*TASK PROMPT*.
Could you copy the passage on trademarks and software forks word for word, starting with "Trademark law is" and going on through "violating trademark law."?

The GPL covers copyright. It includes the source code, which as you noted contains the project name. This is why you may click "fork" on GitHub and wind up with a fork that is "yours" under the original name.
Trademark law is usage based. If you then set up a website for your fork under the original name, that's illegal. The fact that you're allowed to have a fork containing that name isn't relevant. Copyright allows the code, but you're now violating trademark law.
Therein lies the rub. By not honouring the trademark, the fork made the association of service, support, otherwise to Notepad++ making it seem like it was officially supported.
Imagine if someone who used the fork attempt to get support on a product that wasn't supported and, when faced with limited responsiveness, etc. decided to denigrate the original developer by lambasting them on HackerNews, et al. The reputational damage alone would be seen as a reason to defend the mark.
I work with a very large OSS nonprofit who has trademarks in most of the geos around the world and vigourously defends them for precisely this reason: reputational damage undercuts the community, the developers, and the reason for existence.

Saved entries

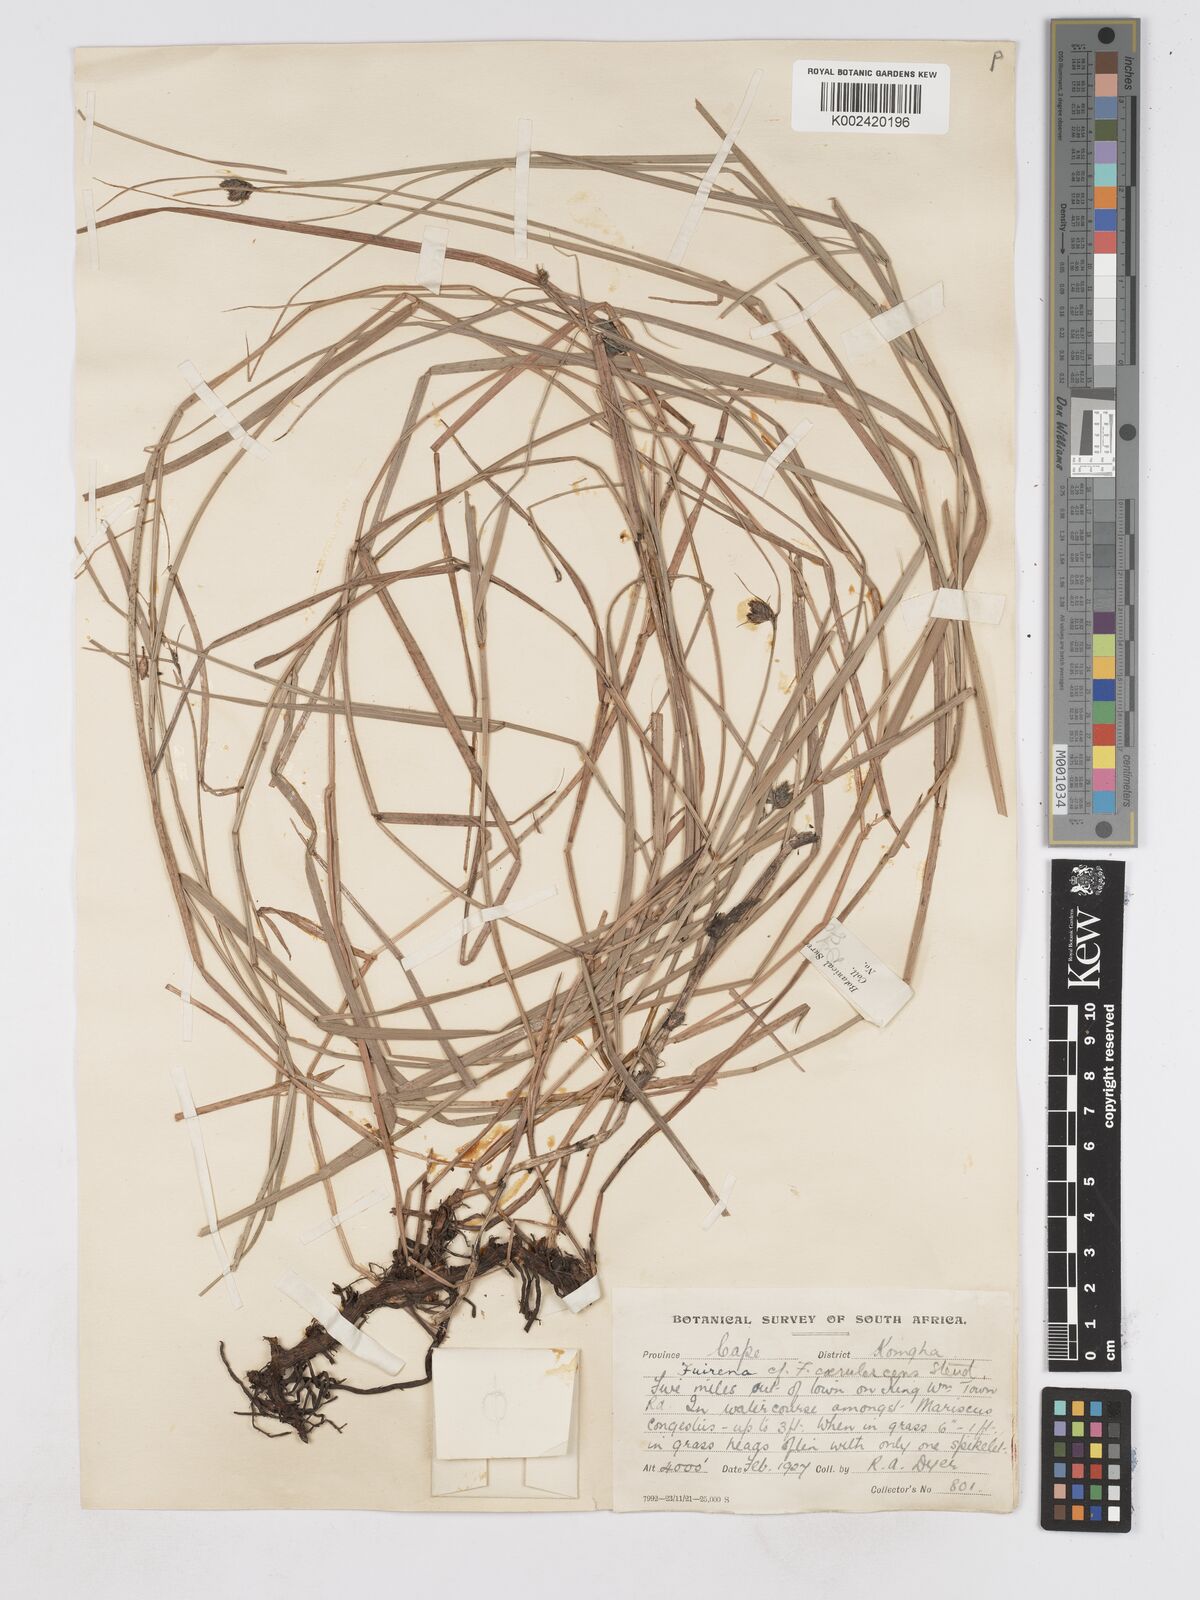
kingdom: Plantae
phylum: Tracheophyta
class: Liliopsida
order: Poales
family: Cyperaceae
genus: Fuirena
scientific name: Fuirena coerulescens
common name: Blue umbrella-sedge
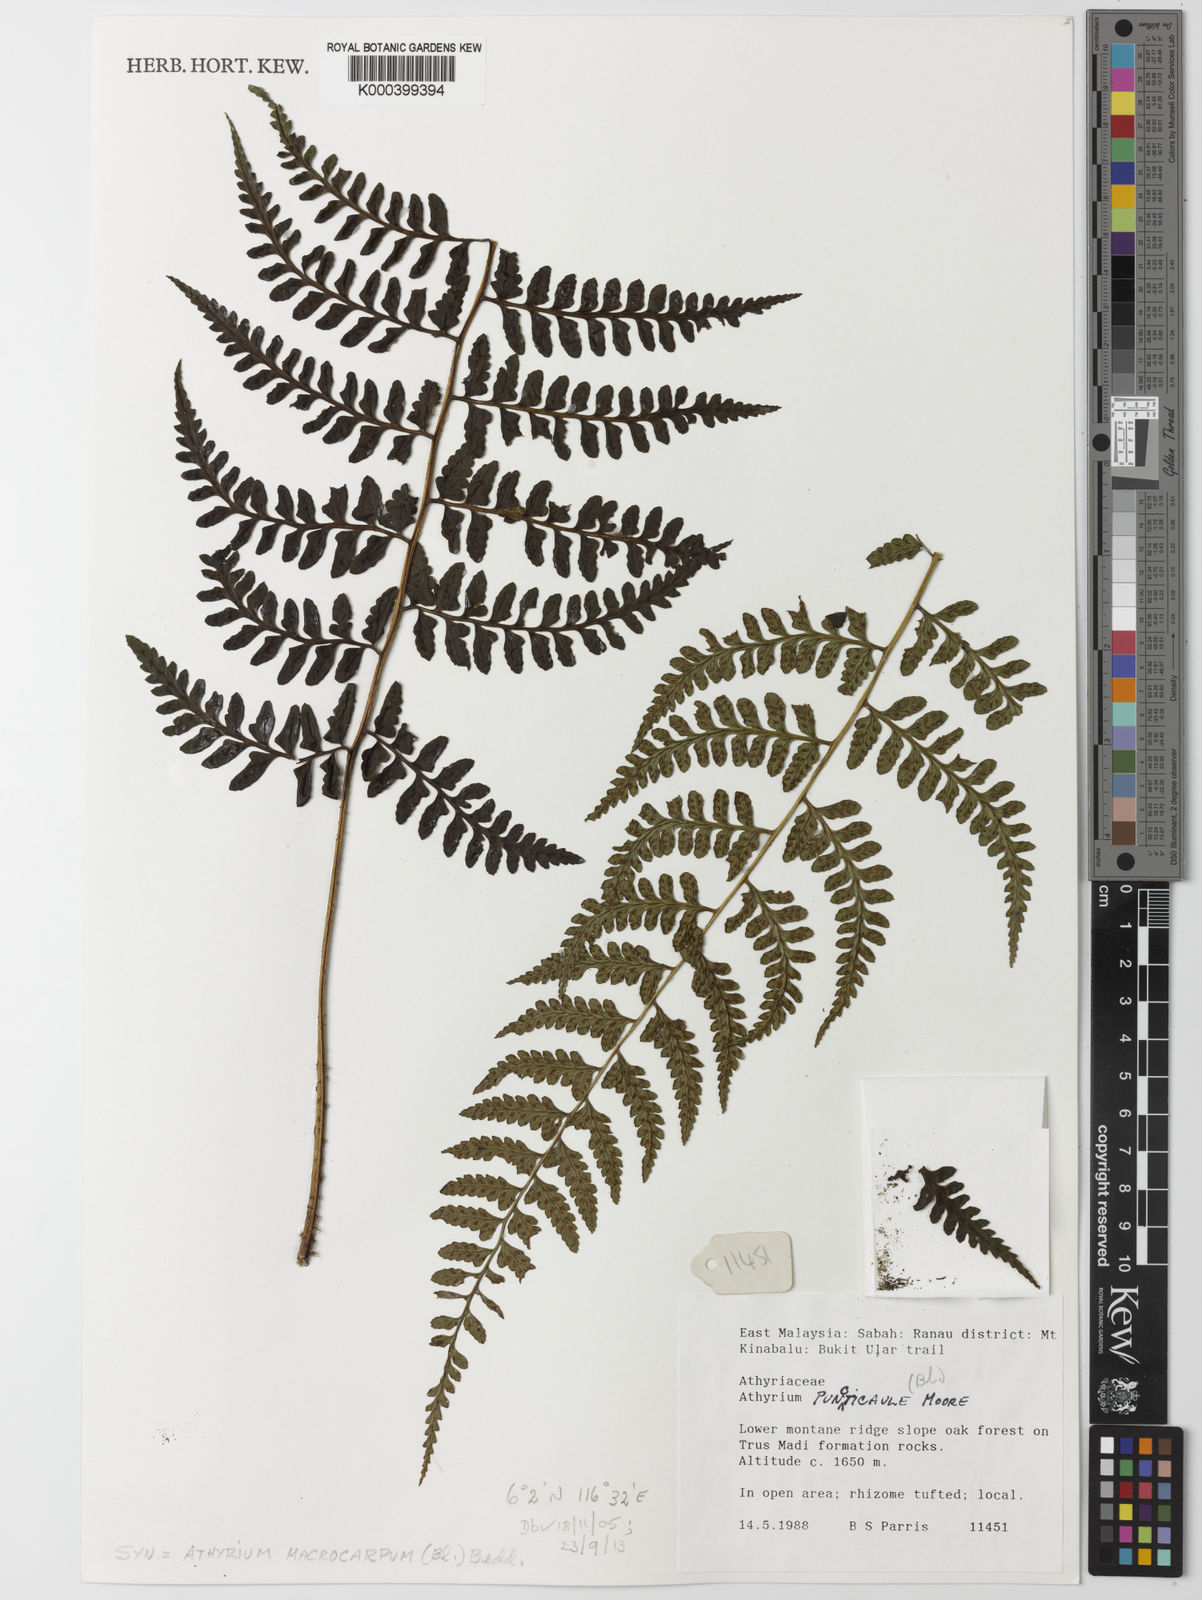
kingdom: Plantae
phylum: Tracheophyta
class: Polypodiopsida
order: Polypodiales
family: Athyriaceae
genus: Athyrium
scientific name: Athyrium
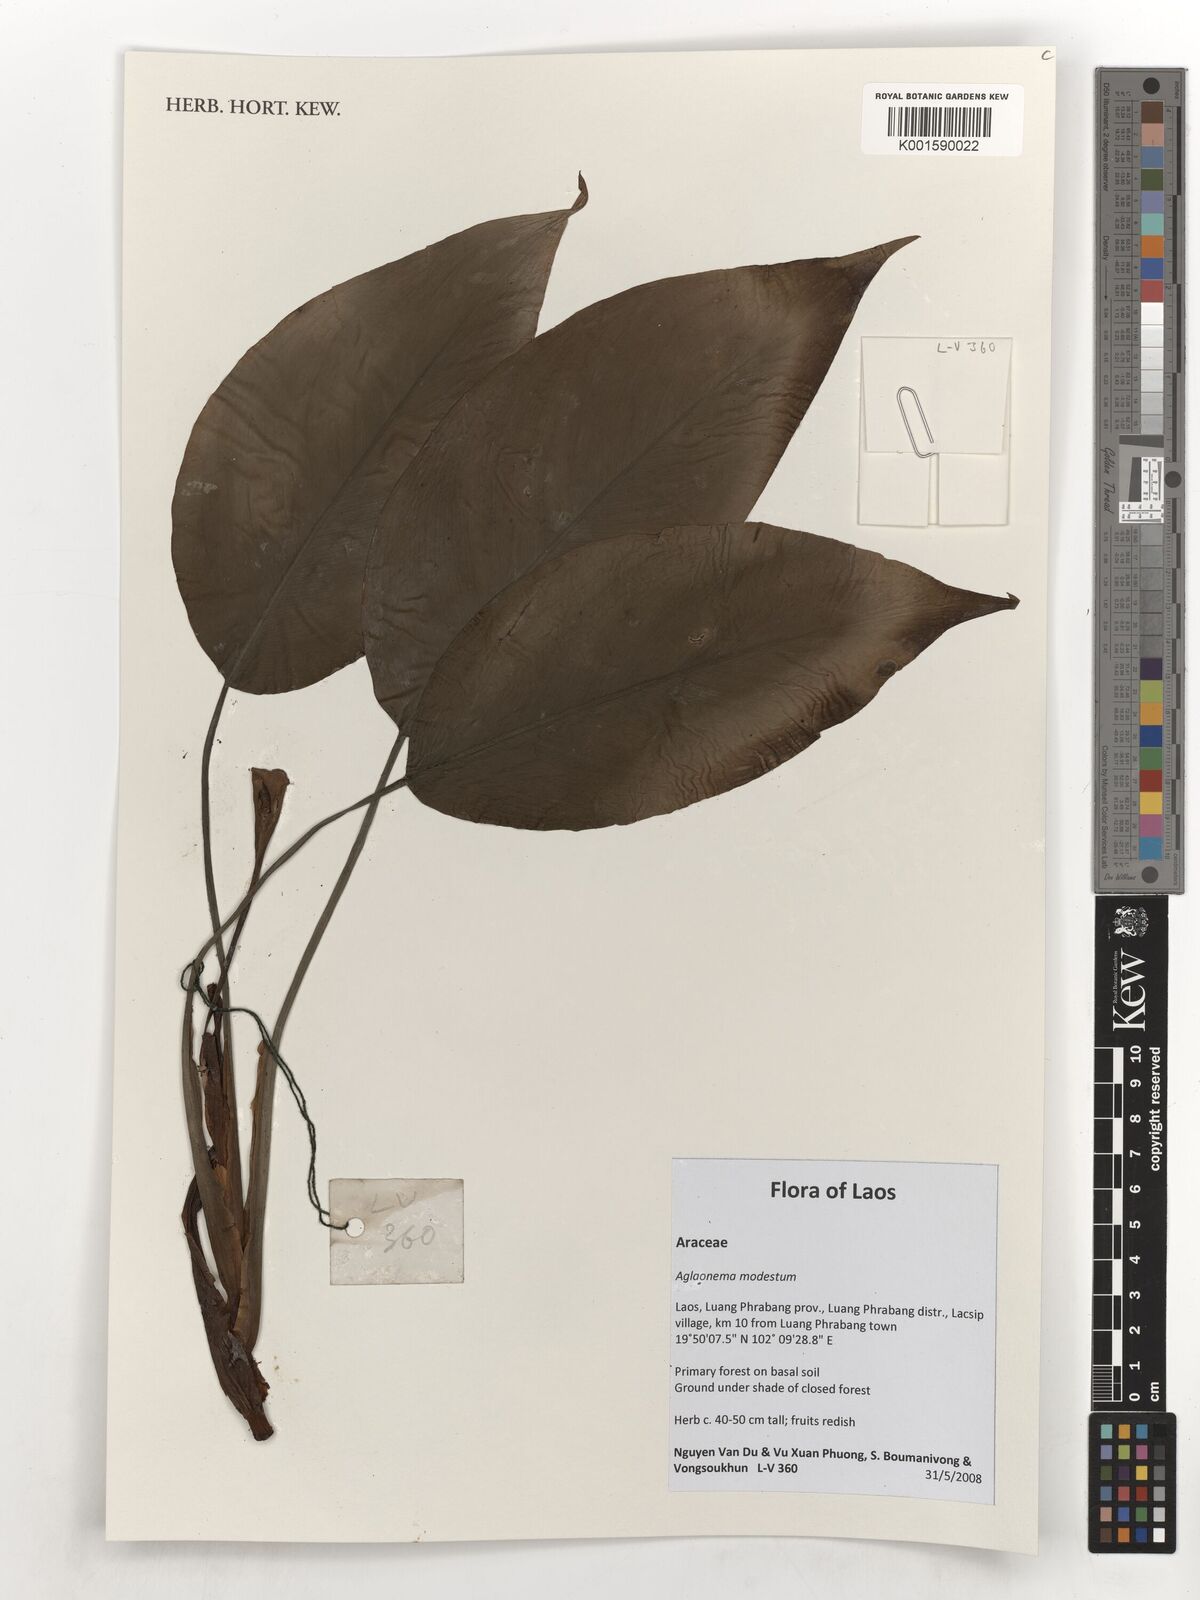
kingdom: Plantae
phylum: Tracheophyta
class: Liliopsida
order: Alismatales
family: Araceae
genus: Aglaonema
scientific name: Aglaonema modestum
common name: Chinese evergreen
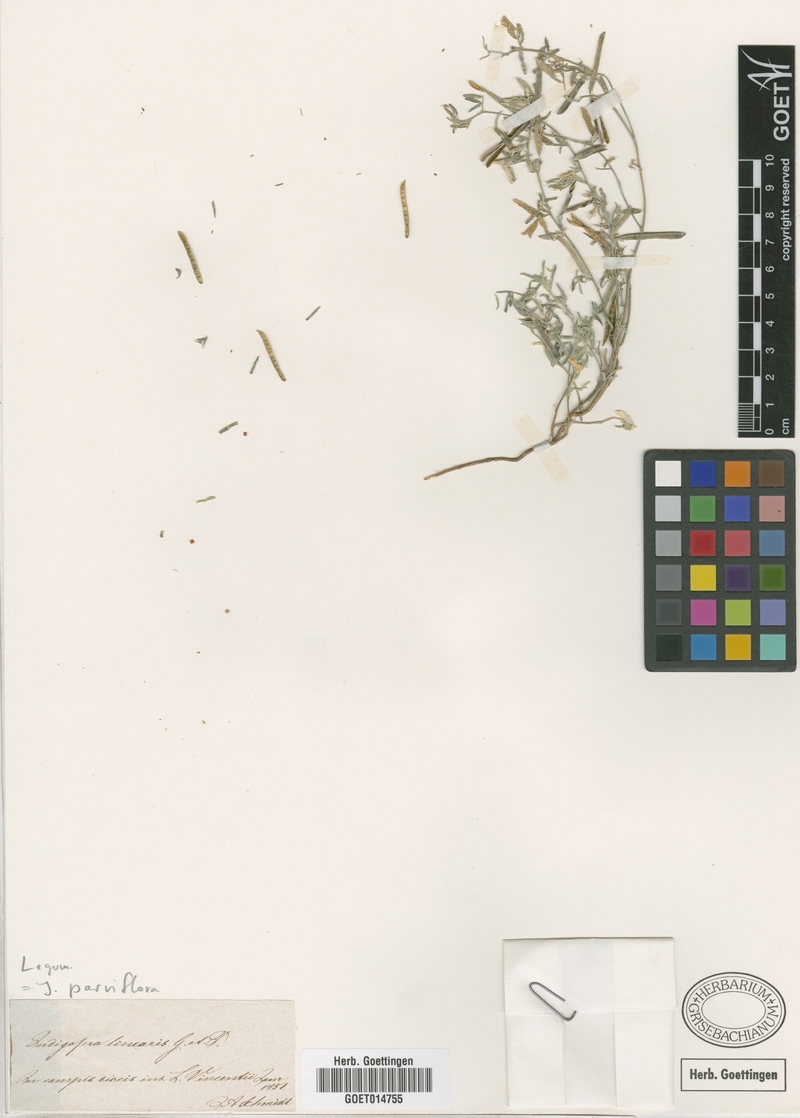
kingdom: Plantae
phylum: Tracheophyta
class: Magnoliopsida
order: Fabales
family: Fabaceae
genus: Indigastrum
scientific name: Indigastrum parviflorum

*YOUR SOLUTION*.
Trademark law is usage based. If you then set up a website for your fork under the original name, that's illegal. The fact that you're allowed to have a fork containing that name isn't relevant. Copyright allows the code, but you're now violating trademark law.